***** Excerpted records *****
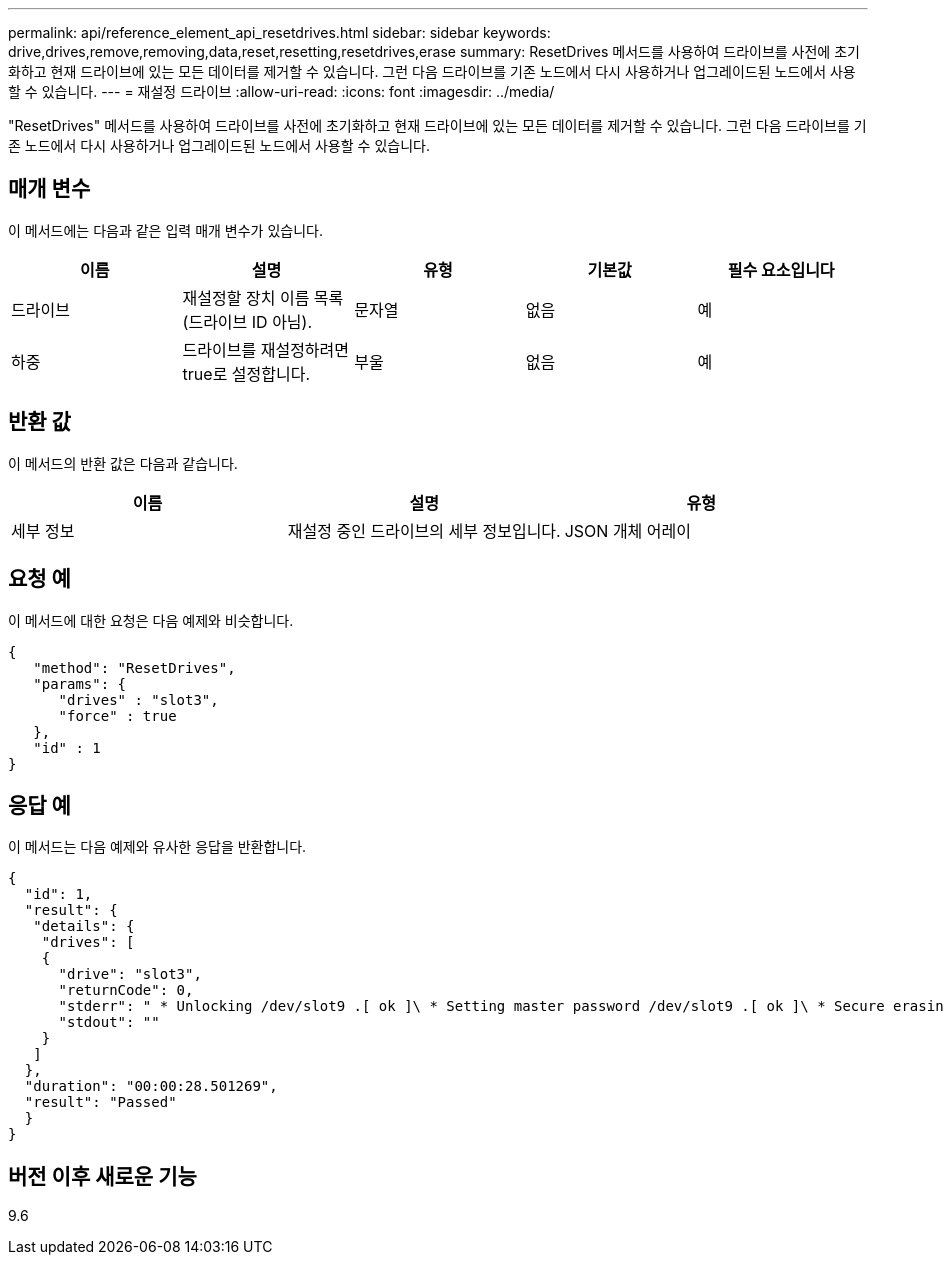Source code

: ---
permalink: api/reference_element_api_resetdrives.html 
sidebar: sidebar 
keywords: drive,drives,remove,removing,data,reset,resetting,resetdrives,erase 
summary: ResetDrives 메서드를 사용하여 드라이브를 사전에 초기화하고 현재 드라이브에 있는 모든 데이터를 제거할 수 있습니다. 그런 다음 드라이브를 기존 노드에서 다시 사용하거나 업그레이드된 노드에서 사용할 수 있습니다. 
---
= 재설정 드라이브
:allow-uri-read: 
:icons: font
:imagesdir: ../media/


[role="lead"]
"ResetDrives" 메서드를 사용하여 드라이브를 사전에 초기화하고 현재 드라이브에 있는 모든 데이터를 제거할 수 있습니다. 그런 다음 드라이브를 기존 노드에서 다시 사용하거나 업그레이드된 노드에서 사용할 수 있습니다.



== 매개 변수

이 메서드에는 다음과 같은 입력 매개 변수가 있습니다.

|===
| 이름 | 설명 | 유형 | 기본값 | 필수 요소입니다 


 a| 
드라이브
 a| 
재설정할 장치 이름 목록(드라이브 ID 아님).
 a| 
문자열
 a| 
없음
 a| 
예



 a| 
하중
 a| 
드라이브를 재설정하려면 true로 설정합니다.
 a| 
부울
 a| 
없음
 a| 
예

|===


== 반환 값

이 메서드의 반환 값은 다음과 같습니다.

|===
| 이름 | 설명 | 유형 


 a| 
세부 정보
 a| 
재설정 중인 드라이브의 세부 정보입니다.
 a| 
JSON 개체 어레이

|===


== 요청 예

이 메서드에 대한 요청은 다음 예제와 비슷합니다.

[listing]
----
{
   "method": "ResetDrives",
   "params": {
      "drives" : "slot3",
      "force" : true
   },
   "id" : 1
}
----


== 응답 예

이 메서드는 다음 예제와 유사한 응답을 반환합니다.

[listing]
----
{
  "id": 1,
  "result": {
   "details": {
    "drives": [
    {
      "drive": "slot3",
      "returnCode": 0,
      "stderr": " * Unlocking /dev/slot9 .[ ok ]\ * Setting master password /dev/slot9 .[ ok ]\ * Secure erasing /dev/slot9 (hdparm) [tries=0/1] ...........................[ ok ]",
      "stdout": ""
    }
   ]
  },
  "duration": "00:00:28.501269",
  "result": "Passed"
  }
}
----


== 버전 이후 새로운 기능

9.6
*****
- **Exercise directions**:
Wherever a line in the entries above holds "사용하여", copy that line.

- **Problem solution**:
summary: ResetDrives 메서드를 사용하여 드라이브를 사전에 초기화하고 현재 드라이브에 있는 모든 데이터를 제거할 수 있습니다. 그런 다음 드라이브를 기존 노드에서 다시 사용하거나 업그레이드된 노드에서 사용할 수 있습니다. 
"ResetDrives" 메서드를 사용하여 드라이브를 사전에 초기화하고 현재 드라이브에 있는 모든 데이터를 제거할 수 있습니다. 그런 다음 드라이브를 기존 노드에서 다시 사용하거나 업그레이드된 노드에서 사용할 수 있습니다.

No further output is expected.